Quantification for comparative ligandomics to identify disease-associated targets in Dr. WeiLi's paper
Read mapping and transcript identification strategies:
The pipeline has three steps:
(1) Alignment Bowtie2: Use an ungapped aligner Bowtie2 map reads to the reference transcriptome
(2) Transcript quantification Algorithms that quantify expression from transcriptome mappings used in this project inlcuded
- RSEM (RNA-Seq by Expectation Maximization)
- Salmon
- kallisto
(3) Differential gene expression analysis Deseq2
The RSEM gives us two levels expression estimates in isoforms and genes, respectively. RSEM outputs the expected read count in each transcript and estimated the effective transcript's sequence length. Divide the expected read counts by the length of expected transcript's length of each gene and then multiply 1000, so that get RPK values. The tables only contain the genes with raw count sum in two samples(NGS128 and NGS130) are greater than 10. Salmon, Kallisto, and RSEM find 453, 977, and 333 genes with mapped reads. Different method do give different results, but three method largely agree on those genes with largest number of reads.
Experiment:
.. [1] Li, W., Pang, I.H., Pacheco, M.T.F. and Tian, H., 2018. Ligandomics: a paradigm shift in biological drug discovery. Drug discovery today, 23(3), pp.636-643.
.. [2] Caberoy, N.B., Zhou, Y., Jiang, X., Alvarado, G. and Li, W., 2010. Efficient identification of tubby‐binding proteins by an improved system of T7 phage display.
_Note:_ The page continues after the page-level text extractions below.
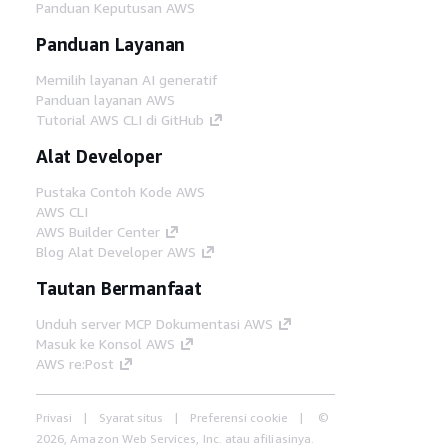
Panduan Keputusan AWS
Panduan Layanan
Memilih layanan AI generatif
Panduan layanan AWS
Tutorial AWS CLI di GitHub
Alat Developer
Pustaka Contoh Kode AWS
AWS CLI
AWS Builder Center
Blog Alat Developer AWS
Tautan Bermanfaat
Unduh server MCP Dokumentasi AWS
Masuk ke Konsol AWS
AWS re:Post
Privasi
Syarat situs
Preferensi cookie
©
2026, Amazon Web Services, Inc. atau afiliasinya.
Journal of Molecular Recognition: An Interdisciplinary Journal, 23(1), pp.74-83.
Algorithms:
.. [3] Conesa, A., Madrigal, P., Tarazona, S., Gomez-Cabrero, D., Cervera, A., McPherson, A., Szcześniak, M.W., Gaffney, D.J., Elo, L.L., Zhang, X. and Mortazavi, A., 2016. A survey of best practices for RNA-seq data analysis. Genome biology, 17(1), pp.1-19.
.. [4] Everaert, C., Luypaert, M., Maag, J.L., Cheng, Q.X., Dinger, M.E., Hellemans, J. and Mestdagh, P., 2017. Benchmarking of RNA-sequencing analysis workflows using whole-transcriptome RT-qPCR expression data. Scientific reports, 7(1), pp.1-11.
.. [5] Patro, R., Duggal, G., Love, M.I., Irizarry, R.A. and Kingsford, C., 2017. Salmon provides fast and bias-aware quantification of transcript expression. Nature methods, 14(4), pp.417-419.
.. [6] Bray, N.L., Pimentel, H., Melsted, P. and Pachter, L., 2016. Near-optimal probabilistic RNA-seq quantification. Nature biotechnology, 34(5), pp.525-527.
.. [7] Li, B. and Dewey, C.N., 2011. RSEM: accurate transcript quantification from RNA-Seq data with or without a reference genome. BMC bioinformatics, 12(1), pp.1-16.